Danse Danse launches its 25th season with Pina Bausch’s legendary Rite of Spring

Dancers from fourteen different African countries bring the brutality and vitality of Stravinsky's iconic score to life.

Photo credit: Maarten Vanden Abeele

Danse Danse launched its 25th season this week with a revival of the late great Pina Bausch’s Rite of Spring. Originally created in 1975 for her world-renowned Tanztheater Wuppertal, Bausch’s choreography captures both the brutality and the vitality of Stravinsky’s original vision: the sacrifice of a young virgin required by a remote pagan community to ensure the arrival of spring and its procreative forces.

For this revival, the Pina Bausch Foundation partnered with the Senegalese dance school École des Sables as well as Sadler’s Wells in the UK, to bring together 32 dancers from 14 different African countries.

The costumes, choreography, and set design, which features a thick layer of soil spread out over the stage, were true to the original.

The work opens with a young woman lying on a red dress on the earth, slowly waking up. One by one and two by two, the other female dancers appear, some running, some walking, bending to the earth, growing out of it. A nascent sexuality transforms into more explicit movements as the women become aware of the power of the red dress (clearly a symbol of menstrual blood). Stravinsky’s iconic syncopated rhythms accompany a collective awakening. In due time the men enter.

As the red dress makes its rounds among the women—each woman holding it in their hands with an attitude somewhere between shame and horror—the men dance in unison. Eventually couples are formed, and the rituals of spring continue, culminating in the choosing of the sacrificial victim, who dons the red dress and then dances herself to death.

Although some of the movements are quasi-balletic, this is clearly a far cry from the sentimental love stories of classical ballet. The Chosen One, one breast exposed, alternately convulses and freezes, desperately trying to escape but knowing there is no way out. She attempts to defy her fate again and again but ultimately succumbs.

https://www.youtube.com/watch?time_continue=9&v=swRXz4UJRbI&feature=emb_logo

The work is a powerful portrayal of the primal forces of nature that control us from within and from without. In its original conception, in 1913, Stravinsky and his collaborators, including the work’s first choreographer Vaslav Nijinsky, set the work in the far north deep in the Russian winter, bringing to its Parisian audience a portrayal of primitive, pagan ritual that was so disturbing the haute monde rioted and the work had to be halted after eight minutes.
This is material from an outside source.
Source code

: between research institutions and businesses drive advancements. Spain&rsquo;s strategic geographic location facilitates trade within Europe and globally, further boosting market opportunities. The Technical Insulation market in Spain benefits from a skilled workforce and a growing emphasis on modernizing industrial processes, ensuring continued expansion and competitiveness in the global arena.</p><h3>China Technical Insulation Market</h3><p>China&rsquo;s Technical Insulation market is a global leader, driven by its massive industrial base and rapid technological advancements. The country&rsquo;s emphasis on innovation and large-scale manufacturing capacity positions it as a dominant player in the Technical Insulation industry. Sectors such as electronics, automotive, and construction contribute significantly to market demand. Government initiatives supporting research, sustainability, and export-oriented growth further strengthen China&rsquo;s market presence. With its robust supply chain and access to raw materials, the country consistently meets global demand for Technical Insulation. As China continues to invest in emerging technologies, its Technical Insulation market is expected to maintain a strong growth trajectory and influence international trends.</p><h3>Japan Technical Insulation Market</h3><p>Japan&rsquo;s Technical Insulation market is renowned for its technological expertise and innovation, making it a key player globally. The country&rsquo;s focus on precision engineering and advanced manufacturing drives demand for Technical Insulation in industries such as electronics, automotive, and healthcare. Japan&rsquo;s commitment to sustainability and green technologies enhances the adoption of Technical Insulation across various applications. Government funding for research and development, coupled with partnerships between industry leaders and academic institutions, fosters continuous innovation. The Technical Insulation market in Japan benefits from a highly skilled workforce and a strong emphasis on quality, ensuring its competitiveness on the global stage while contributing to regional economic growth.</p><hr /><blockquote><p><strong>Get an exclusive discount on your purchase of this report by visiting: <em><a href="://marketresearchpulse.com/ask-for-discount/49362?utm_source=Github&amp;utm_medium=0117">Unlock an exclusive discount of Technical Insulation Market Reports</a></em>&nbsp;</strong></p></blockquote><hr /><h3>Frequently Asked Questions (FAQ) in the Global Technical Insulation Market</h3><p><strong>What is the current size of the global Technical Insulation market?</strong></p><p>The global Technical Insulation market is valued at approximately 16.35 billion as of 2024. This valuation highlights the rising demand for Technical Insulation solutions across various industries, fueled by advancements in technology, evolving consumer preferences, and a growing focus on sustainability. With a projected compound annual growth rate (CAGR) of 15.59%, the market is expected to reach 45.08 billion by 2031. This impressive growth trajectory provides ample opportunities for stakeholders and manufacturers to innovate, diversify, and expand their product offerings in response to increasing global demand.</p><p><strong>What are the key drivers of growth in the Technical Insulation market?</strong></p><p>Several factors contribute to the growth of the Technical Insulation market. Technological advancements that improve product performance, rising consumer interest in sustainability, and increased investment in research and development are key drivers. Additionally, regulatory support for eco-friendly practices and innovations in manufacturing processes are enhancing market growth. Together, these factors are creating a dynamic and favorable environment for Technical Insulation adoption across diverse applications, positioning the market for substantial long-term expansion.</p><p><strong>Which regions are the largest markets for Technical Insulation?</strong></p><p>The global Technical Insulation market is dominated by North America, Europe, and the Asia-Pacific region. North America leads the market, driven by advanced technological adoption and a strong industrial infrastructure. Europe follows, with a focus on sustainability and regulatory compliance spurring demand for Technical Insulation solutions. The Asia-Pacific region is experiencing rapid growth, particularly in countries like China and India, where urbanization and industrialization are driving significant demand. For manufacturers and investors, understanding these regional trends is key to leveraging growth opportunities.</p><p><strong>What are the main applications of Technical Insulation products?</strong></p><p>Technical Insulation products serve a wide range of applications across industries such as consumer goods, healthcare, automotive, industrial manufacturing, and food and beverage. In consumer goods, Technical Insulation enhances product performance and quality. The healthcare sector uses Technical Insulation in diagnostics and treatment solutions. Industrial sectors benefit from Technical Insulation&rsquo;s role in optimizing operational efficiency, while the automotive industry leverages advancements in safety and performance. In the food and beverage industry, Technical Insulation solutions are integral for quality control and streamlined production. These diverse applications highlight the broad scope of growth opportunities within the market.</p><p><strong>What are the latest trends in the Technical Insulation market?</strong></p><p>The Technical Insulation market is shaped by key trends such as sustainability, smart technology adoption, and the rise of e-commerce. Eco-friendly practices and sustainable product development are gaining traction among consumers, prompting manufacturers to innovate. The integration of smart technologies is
I was slightly perplexed that this was the work chosen for the partnership between the Pina Bausch Foundation and the École des Sables. In the early 20th century, Africa was one of the main loci of European primitivist tropes and fantasies. Perhaps we’ve moved beyond the stereotypes, but I couldn’t help but wonder if this production was an attempt at reclamation, or perhaps a retelling of the inherent sexual violence of Rite, this time featuring the colonial rape of Africa.  And perhaps that is what explains the expressions on the dancers as they took their well-deserved bows: no smiles, just sheer, painful exhaustion with a hint of defiance.

Although the Rite of Spring may have been the main draw of the evening, common ground[s}, the opening duet between Malou Airaudo, Bausch’s original sacrificial virgin in the 1975 Rite, and Germaine Acogny, the founder, with her husband Helmut Vogt, of l’Ecole des Sables and premiere lady of African dance, was in some ways more moving.

Evocative of evening, of nature, of time slowly passing, the choreography sometimes featured a long stick the two women used together to imitate rowing. The relationship between the women wasn’t clear: were they lovers? Mother and daughter? Sisters? Best friends? It didn’t really matter—there was an abiding sense of caring and patience that pervaded the work. At times the women seemed to wash each other. They often gently embraced. But there were also moments when they were separated on the stage, each doing their own thing. The movements of Airaudo sometimes brought to mind those of the Chosen One in the Rite, but now softened, quieter, without fear, somehow stronger. Part-way through the work, the two women spoke about Pina Bausch, Airaudo in English, Acogny in French. Given that the two dancers are older now than Bausch was when she died, the reminiscences were particularly poignant.

Whereas the Rite speaks of riotous chthonic forces beyond our control—youth, sex, nature, creation—common ground[s] speaks of the quiet passage of time and the types of love that transcend difference and endure and persist after the wild dance of youth is over. It portrays an in-between world of waiting and caring, of the quiet strength of women to carry on through autumn after the rites of spring have had their way.

At Théâtre Maisonneuve October 5, 6, 7, 8 at 8pm.